[[ Supplied text open ]]

Scatter

Module containing scatter matrix calculations and the Scatter class.

This module provides various functions to compute scatter matrices, which are essential for the ICS algorithm. The implemented scatter matrices include the covariance matrix, weighted covariance matrix, and pairwise one-step M-estimate of scatter. These scatter matrices are encapsulated in the Scatter class, which includes information about the location (mean) and a label describing the type of scatter matrix. If you want to use ICS with other scatter matrices than the ones provided in this module, you would need to create a Scatter object. See the Custom Scatter for a complete example.

Most of the implemented scatters come from the R package ICS.

class icspylab.scatter.Scatter(location, scatter, label)[source]

Bases: object

A class to represent the scatter matrix and its related data.

location

The mean location of the data.

Type:: ndarray

scatter

The scatter matrix.

Type:: ndarray

label

A label describing the scatter matrix.

Type:: str

icspylab.scatter.cov(X, location=True)[source]

Compute the covariance matrix.

Parameters:

X (array-like) – The data matrix.
location (bool, default=True)

Returns:

An object containing the location and scatter matrix.

Return type:

Scatter

Refernce:: Refer to numpy.cov

Example

>>> import numpy as np
>>> from icspylab.scatter import cov
>>> X = np.array([[-1, -1], [-2, -1], [-3, -2], [1, 1], [2, 1], [3, 2]])
>>> cov_X = cov(X)
>>> print(cov_X.scatter)
[[5.6 3.6]
 [3.6 2.4]]

icspylab.scatter.cov4(X, location=True)[source]

Compute a custom weighted covariance matrix (cov4) which internally uses covW with alpha=1 and cf=(1 / (p + 2)).

Parameters:

X (array-like) – The data matrix.
location (bool, default=True)

Returns:

An object containing the location and custom weighted scatter matrix.

Return type:

Scatter

References

Cardoso, J.F. (1989), Source separation using higher order moments, in Proc. IEEE Conf. on Acoustics, Speech and Signal Processing (ICASSP’89), 2109–2112. <doi:10.1109/ICASSP.1989.266878>.
Oja, H., Sirkia, S. and Eriksson, J. (2006), Scatter matrices and independent component analysis, Austrian Journal of Statistics, 35, 175–189.
Nordhausen, K., Oja, H., & Tyler, D. E. (2008). Tools for exploring multivariate data: The package ICS. Journal of Statistical Software, 28, 1-31.

[[ Supplied text closed ]]

● Prompt 1
Output the passage of the Scatter documentation from "Cardoso, J.F. (1989), Source" to "(ICASSP’89), 2109–2112. <doi:10.1109/ICASSP.1989.266878>.", copying it word for word.
● Prompt 2
For each statement, answer yes or no on whether the Scatter documentation supports it, and quote the words that decide it: (a) cov4 internally uses covW with alpha set to 1; (b) the label attribute of the Scatter class is of type ndarray; (c) the location parameter of cov defaults to False.
The lines after this point have no connection to the Scatter documentation.

[[ Material provided open ]]

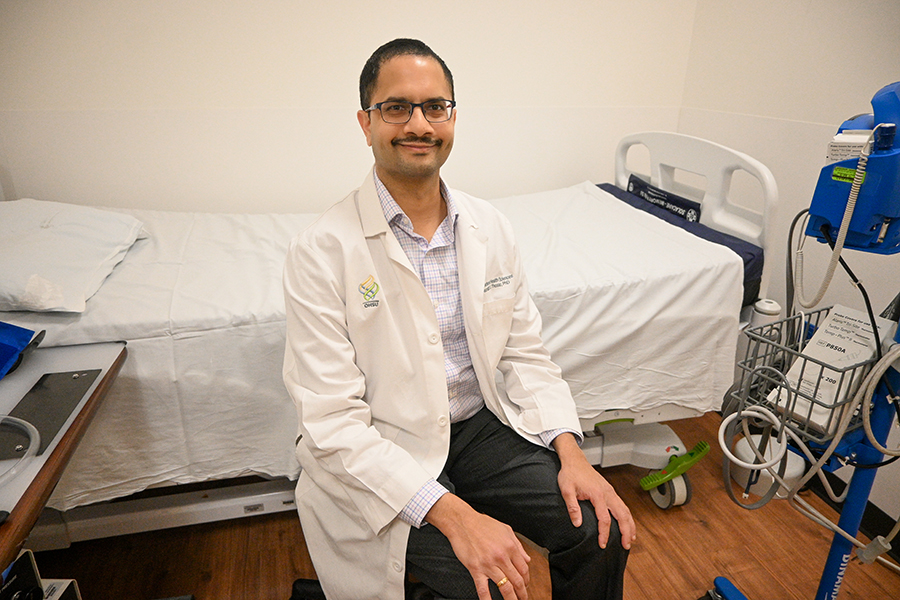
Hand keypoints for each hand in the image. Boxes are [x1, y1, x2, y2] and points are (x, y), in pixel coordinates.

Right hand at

[[ Material provided closed ]]

● Answer 1
Cardoso, J.F. (1989), Source separation using higher order moments, in Proc. IEEE Conf. on Acoustics, Speech and Signal Processing (ICASSP’89), 2109–2112. <doi:10.1109/ICASSP.1989.266878>.

● Answer 2
(a) Yes: "which internally uses covW with alpha=1 and cf=(1 / (p + 2))"
(b) No: "Type:: str"
(c) No: "location (bool, default=True)"